Wrong tile size for convolution ops

I found out that sizes of tiled subviews for convolutions are bigger by 1 than they should. Let’s consider 1D convolution case without batches or channels. Furthermore let m iterate over the output and n over the kernel then input is accessed with m + n. In tiling subview sizes for convolutions are computed by applying requested tile size together with kernel size to the above mentioned expression thus let’s say for tile size of 2 the subview size is 2 + size(n), which is bigger by one as it should since we move kernel only once. I submitted an ugly fix for that but was asked to initiate a discussion here in order to find the best possible solution. I would appreciate any ideas for improvement! Thanks.

Thanks @limo1996 for starting this thread. A bit more detail maybe. The affine maps for the output, filter and input in convolution (i.e linalg.conv) AFAIK are

affine_map[(d0, d1, d2, d3, d4, d5, d6) -> (d0, d1, d2, d3)>]
affine_map[(d0, d1, d2, d3, d4, d5, d6) -> (d3, d4, d5, d6)>]
affine_map[(d0, d1, d2, d3, d4, d5, d6) -> (d0, d4, d2 + d5, d3 + d6)>]

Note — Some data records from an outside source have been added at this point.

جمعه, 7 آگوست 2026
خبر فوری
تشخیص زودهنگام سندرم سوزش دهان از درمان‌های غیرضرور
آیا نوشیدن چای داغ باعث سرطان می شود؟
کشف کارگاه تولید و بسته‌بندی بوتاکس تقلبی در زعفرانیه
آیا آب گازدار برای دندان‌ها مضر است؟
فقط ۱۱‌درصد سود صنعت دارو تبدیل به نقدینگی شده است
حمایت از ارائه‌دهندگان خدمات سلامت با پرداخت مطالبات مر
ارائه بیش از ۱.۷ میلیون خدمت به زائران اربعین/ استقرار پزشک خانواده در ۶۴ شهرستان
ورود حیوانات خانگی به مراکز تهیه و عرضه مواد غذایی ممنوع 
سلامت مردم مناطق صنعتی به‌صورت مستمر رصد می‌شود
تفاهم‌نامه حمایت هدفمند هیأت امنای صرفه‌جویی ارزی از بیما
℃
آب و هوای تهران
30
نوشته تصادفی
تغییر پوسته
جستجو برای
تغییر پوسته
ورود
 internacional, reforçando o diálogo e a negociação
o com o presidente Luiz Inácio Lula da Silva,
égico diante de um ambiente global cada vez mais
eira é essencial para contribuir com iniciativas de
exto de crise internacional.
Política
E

The maps here are used for indexing, so the range of these are [0...,dim(..)-1] . When applied to compute sizes the value substituted is dim(...), which works when the AffineExpr is just an AffineDimExpr. For AffineBinaryOpExpr this becomes incorrect.

The correct solution here seems to be when computing the sizes, instead of just setting the value to dim(..) , we need to set the value to dim(..)-1 and add a +1 the end to get the actual size. This would require some change to the size computation here. Instead of applyMapToValues need to use subViewSizes - 1 and then add 1 to get the final size.

@nicolasvasilache to verify.

Yup it’s just an issue of handling of closed and open intervals.
The range itself is half-open. Before composing, it needs to be turned into a closed interval (i.e. subtract 1 from the upper bound). After the composition, the result needs to be made half-open again (i.e. add 1 to the upper bound).

Ok perfect. Thanks @MaheshRavishankar and @nicolasvasilache . I will change my patch according to your suggestions!

I updated the patch. Let me guys know what you think!